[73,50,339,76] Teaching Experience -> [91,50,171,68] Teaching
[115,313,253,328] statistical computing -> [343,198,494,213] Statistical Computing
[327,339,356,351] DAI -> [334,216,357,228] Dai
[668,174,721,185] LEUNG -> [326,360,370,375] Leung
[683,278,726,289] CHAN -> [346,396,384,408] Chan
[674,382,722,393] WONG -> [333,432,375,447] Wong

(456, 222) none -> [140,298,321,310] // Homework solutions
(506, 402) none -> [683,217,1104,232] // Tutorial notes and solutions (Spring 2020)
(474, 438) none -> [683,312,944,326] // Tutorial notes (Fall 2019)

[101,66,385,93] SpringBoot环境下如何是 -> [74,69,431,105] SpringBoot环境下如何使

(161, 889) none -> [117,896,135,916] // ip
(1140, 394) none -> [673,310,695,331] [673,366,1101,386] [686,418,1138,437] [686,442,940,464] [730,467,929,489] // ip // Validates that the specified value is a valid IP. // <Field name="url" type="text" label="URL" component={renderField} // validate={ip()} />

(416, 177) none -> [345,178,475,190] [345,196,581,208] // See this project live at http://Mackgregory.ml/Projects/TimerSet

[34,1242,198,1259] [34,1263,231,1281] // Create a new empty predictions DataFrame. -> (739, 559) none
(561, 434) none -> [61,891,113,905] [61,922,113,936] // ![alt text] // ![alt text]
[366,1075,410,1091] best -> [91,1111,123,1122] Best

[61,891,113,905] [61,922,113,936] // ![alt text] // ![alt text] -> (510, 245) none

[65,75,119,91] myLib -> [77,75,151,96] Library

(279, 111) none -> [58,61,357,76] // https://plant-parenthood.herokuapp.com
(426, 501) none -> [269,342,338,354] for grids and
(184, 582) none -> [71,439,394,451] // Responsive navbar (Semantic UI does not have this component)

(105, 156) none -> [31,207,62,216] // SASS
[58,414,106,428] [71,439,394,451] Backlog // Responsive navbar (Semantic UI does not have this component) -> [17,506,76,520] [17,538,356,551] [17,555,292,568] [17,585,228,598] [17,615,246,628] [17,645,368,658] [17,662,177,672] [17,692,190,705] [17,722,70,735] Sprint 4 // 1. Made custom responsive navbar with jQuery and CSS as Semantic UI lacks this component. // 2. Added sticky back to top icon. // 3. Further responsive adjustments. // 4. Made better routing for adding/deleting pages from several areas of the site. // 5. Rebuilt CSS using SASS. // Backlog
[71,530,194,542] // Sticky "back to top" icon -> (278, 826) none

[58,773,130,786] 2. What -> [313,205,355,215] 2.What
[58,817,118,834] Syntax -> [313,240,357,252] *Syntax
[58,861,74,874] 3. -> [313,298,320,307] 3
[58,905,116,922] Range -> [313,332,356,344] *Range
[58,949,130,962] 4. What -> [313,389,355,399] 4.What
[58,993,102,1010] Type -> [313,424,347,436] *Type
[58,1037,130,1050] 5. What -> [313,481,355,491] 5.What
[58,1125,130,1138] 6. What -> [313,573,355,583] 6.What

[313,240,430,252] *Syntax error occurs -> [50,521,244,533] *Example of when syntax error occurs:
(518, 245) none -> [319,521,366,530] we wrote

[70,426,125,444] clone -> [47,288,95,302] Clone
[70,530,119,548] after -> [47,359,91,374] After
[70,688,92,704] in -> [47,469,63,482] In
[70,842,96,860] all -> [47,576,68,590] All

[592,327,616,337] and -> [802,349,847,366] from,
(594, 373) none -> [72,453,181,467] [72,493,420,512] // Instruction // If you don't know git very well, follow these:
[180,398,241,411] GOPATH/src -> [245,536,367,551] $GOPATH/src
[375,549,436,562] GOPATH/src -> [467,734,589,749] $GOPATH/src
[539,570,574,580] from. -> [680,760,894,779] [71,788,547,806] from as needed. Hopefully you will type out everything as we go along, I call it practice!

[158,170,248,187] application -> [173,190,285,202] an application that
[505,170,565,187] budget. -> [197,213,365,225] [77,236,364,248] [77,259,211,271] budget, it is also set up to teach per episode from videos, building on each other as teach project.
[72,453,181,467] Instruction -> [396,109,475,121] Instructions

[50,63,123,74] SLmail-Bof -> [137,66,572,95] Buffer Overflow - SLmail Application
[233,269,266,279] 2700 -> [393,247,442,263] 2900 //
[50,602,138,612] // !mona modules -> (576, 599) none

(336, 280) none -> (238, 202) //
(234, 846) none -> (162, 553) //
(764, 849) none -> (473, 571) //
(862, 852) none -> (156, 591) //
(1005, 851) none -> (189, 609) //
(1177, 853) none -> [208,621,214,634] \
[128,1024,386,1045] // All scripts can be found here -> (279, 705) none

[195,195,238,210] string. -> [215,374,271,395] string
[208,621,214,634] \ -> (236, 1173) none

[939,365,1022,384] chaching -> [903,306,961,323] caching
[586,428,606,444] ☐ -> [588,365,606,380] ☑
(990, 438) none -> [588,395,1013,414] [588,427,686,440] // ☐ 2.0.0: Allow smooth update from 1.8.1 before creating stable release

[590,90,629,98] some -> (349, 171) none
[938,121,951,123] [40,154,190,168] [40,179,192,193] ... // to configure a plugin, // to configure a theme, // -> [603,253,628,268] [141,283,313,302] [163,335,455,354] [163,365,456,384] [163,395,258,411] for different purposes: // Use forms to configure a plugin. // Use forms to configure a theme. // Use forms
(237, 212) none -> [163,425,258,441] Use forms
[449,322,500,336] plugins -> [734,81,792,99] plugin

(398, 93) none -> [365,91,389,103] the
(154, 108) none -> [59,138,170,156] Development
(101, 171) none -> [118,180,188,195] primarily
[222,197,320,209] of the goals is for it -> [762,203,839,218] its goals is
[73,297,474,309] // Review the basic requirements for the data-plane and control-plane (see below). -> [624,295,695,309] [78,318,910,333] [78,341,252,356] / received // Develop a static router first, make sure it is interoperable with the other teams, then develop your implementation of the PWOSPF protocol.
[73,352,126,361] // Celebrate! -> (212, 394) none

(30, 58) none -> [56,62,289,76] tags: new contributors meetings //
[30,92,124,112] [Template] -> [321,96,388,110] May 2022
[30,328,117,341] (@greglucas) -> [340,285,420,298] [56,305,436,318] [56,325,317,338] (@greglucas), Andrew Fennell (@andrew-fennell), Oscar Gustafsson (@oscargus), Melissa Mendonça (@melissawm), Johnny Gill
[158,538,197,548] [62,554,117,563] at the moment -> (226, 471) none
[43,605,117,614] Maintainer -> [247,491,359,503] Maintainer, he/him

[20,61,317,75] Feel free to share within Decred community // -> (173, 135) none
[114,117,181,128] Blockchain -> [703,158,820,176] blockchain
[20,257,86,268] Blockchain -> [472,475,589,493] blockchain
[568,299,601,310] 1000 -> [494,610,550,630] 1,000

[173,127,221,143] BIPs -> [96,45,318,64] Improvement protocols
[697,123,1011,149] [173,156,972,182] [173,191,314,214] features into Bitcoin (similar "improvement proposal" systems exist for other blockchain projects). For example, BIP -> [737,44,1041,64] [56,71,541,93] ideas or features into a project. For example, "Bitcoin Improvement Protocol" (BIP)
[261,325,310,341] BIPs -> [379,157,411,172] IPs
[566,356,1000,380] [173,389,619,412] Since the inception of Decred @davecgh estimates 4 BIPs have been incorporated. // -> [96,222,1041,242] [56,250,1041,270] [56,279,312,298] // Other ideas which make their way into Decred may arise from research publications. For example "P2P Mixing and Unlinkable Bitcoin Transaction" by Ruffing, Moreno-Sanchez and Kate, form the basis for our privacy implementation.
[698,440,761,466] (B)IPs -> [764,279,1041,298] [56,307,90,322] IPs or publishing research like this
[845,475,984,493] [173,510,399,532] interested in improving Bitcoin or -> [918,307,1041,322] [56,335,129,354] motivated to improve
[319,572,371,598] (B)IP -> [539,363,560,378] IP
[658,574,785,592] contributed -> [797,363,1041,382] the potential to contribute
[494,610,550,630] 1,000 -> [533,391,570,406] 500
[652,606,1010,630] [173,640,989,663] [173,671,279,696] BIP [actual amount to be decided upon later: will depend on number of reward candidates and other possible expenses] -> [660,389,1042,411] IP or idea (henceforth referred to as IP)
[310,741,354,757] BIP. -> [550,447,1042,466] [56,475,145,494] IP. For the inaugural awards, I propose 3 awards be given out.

##########

*EXERCISE DETAILS*
With "back" as the string to match, show every line of the entries above that has it.

*ANSWER TO THE PROBLEM*
[58,414,106,428] [71,439,394,451] Backlog // Responsive navbar (Semantic UI does not have this component) -> [17,506,76,520] [17,538,356,551] [17,555,292,568] [17,585,228,598] [17,615,246,628] [17,645,368,658] [17,662,177,672] [17,692,190,705] [17,722,70,735] Sprint 4 // 1. Made custom responsive navbar with jQuery and CSS as Semantic UI lacks this component. // 2. Added sticky back to top icon. // 3. Further responsive adjustments. // 4. Made better routing for adding/deleting pages from several areas of the site. // 5. Rebuilt CSS using SASS. // Backlog
[71,530,194,542] // Sticky "back to top" icon -> (278, 826) none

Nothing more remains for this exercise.